◆ Exercise details
Render the material as a JSON list of strings, one string per line, starting with the line that contains "scientific name: Mercurialis annua" and going on through the end of the material, with blank lines and pictures left out.
─── Source material
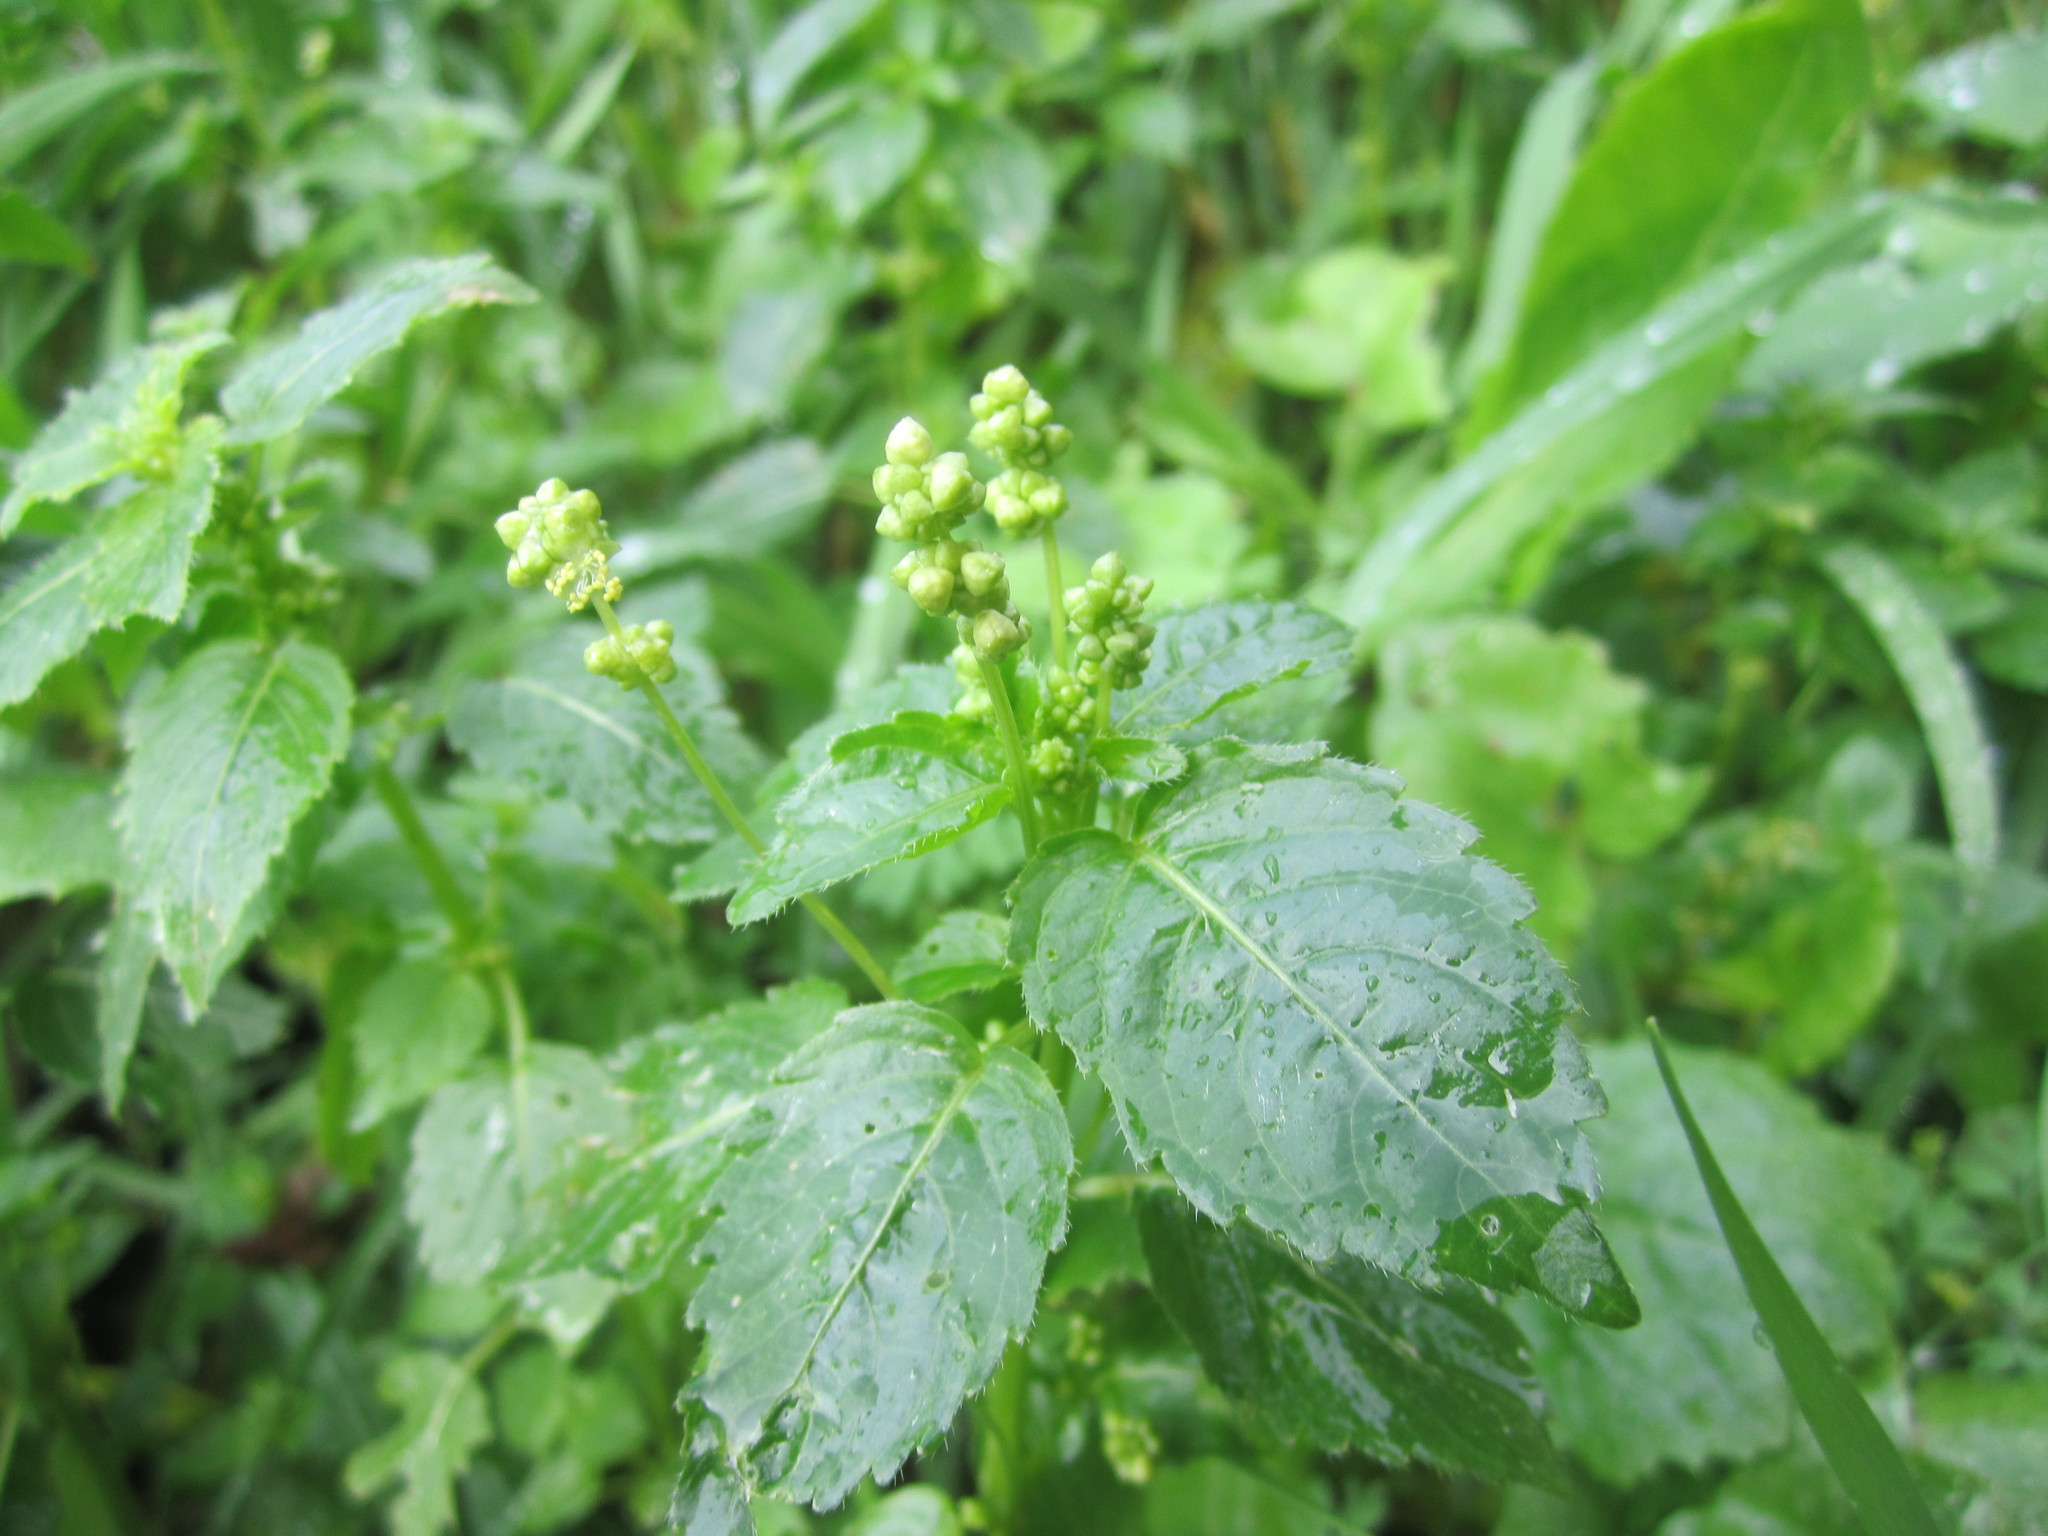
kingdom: Plantae
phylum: Tracheophyta
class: Magnoliopsida
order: Malpighiales
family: Euphorbiaceae
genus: Mercurialis
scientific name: Mercurialis annua
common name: Annual mercury
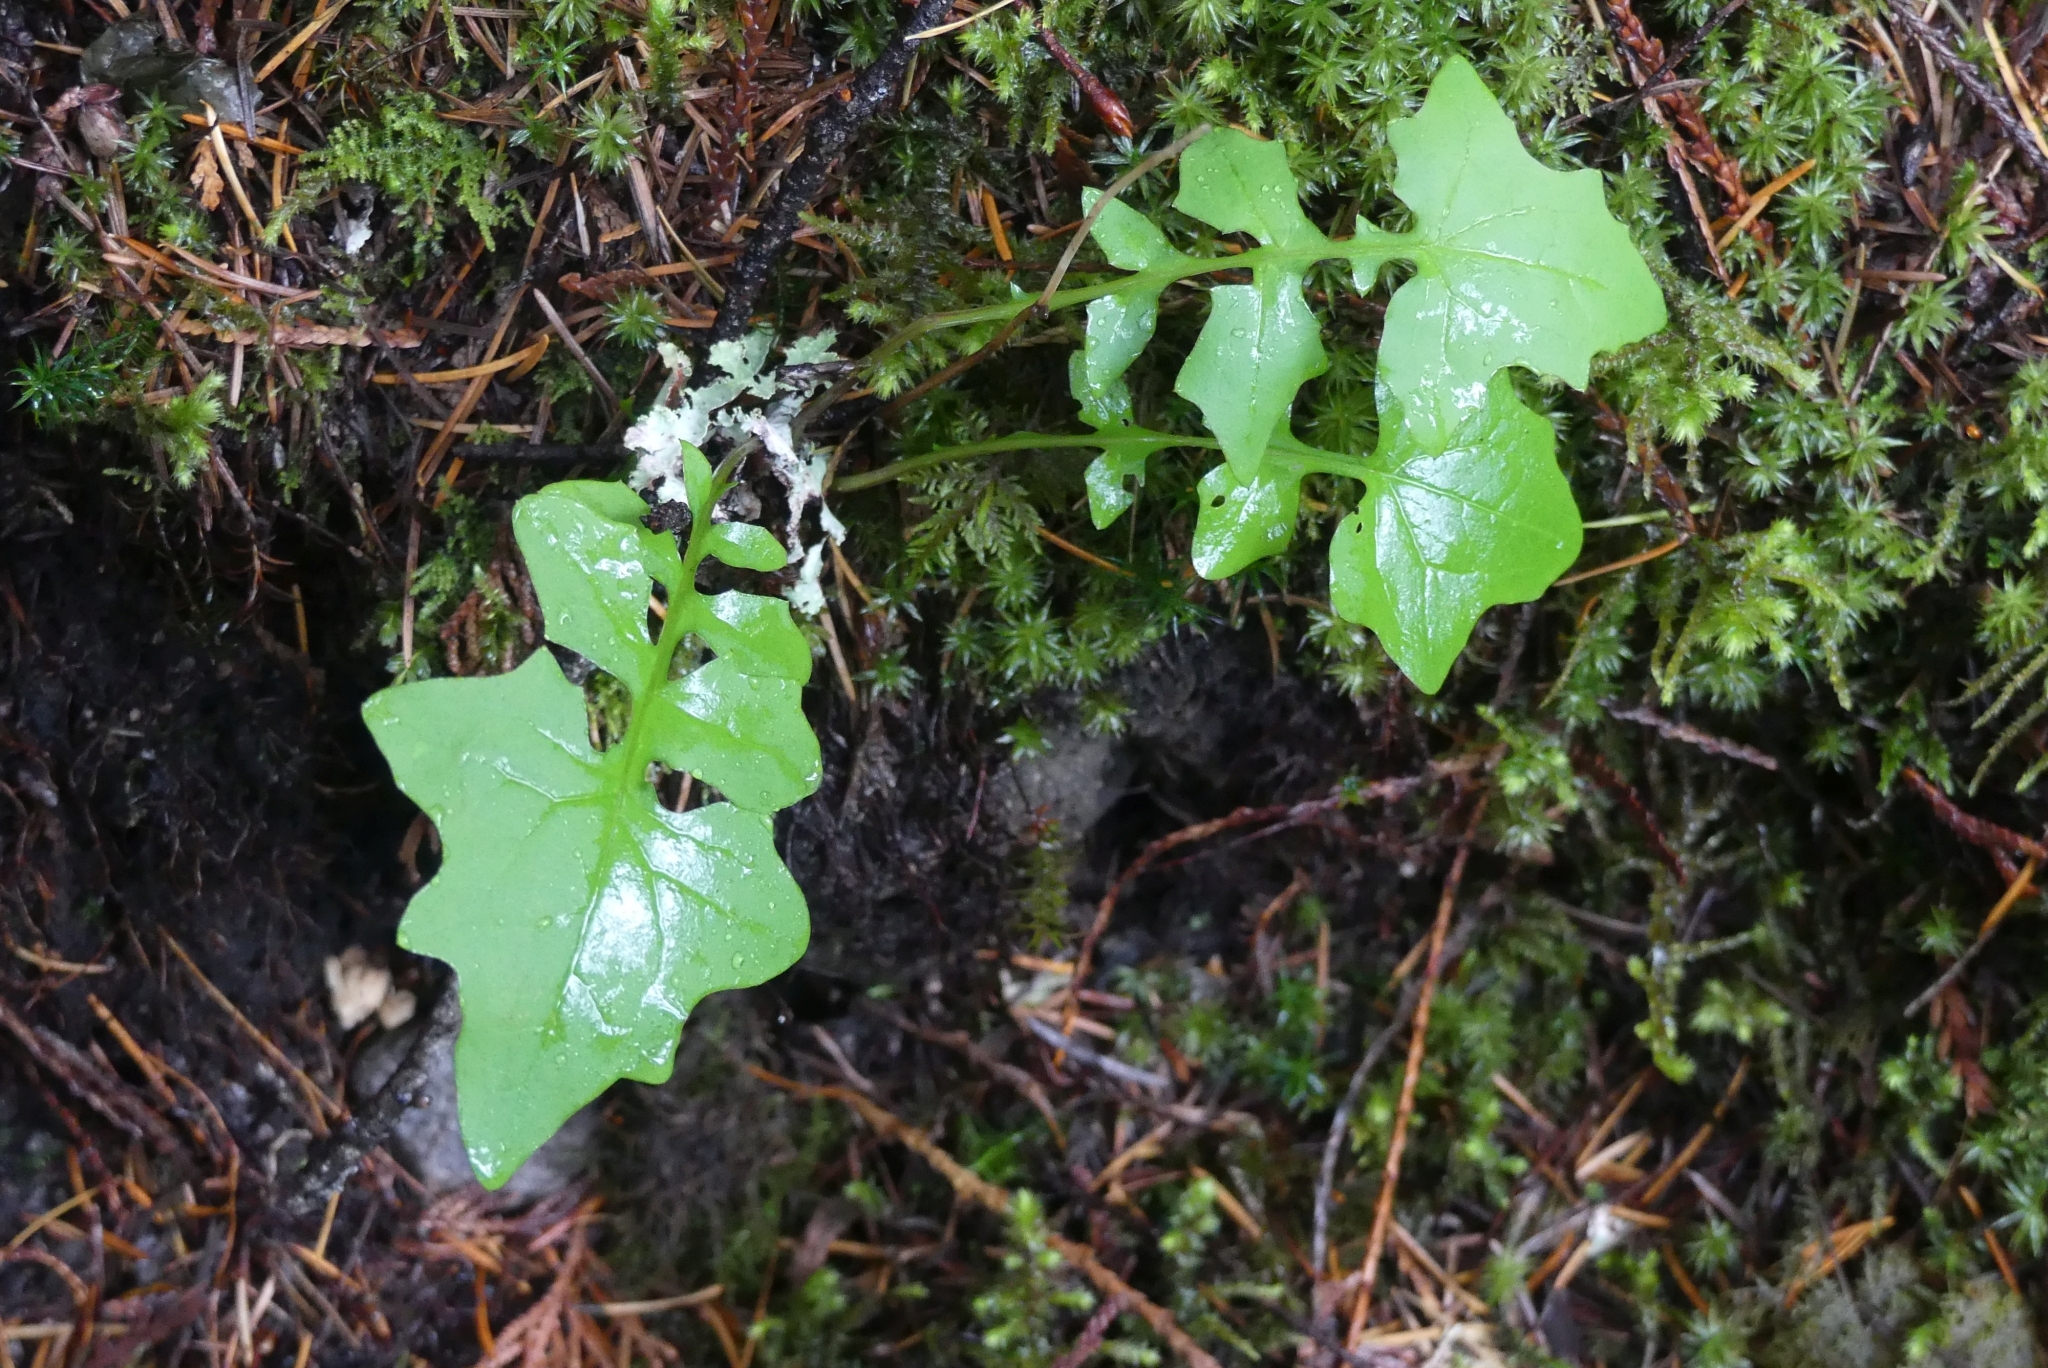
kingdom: Plantae
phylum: Tracheophyta
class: Magnoliopsida
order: Asterales
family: Asteraceae
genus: Mycelis
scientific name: Mycelis muralis
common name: Wall lettuce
──────
◆ Finished task
[
  "scientific name: Mercurialis annua",
  "common name: Annual mercury",
  "kingdom: Plantae",
  "phylum: Tracheophyta",
  "class: Magnoliopsida",
  "order: Asterales",
  "family: Asteraceae",
  "genus: Mycelis",
  "scientific name: Mycelis muralis",
  "common name: Wall lettuce"
]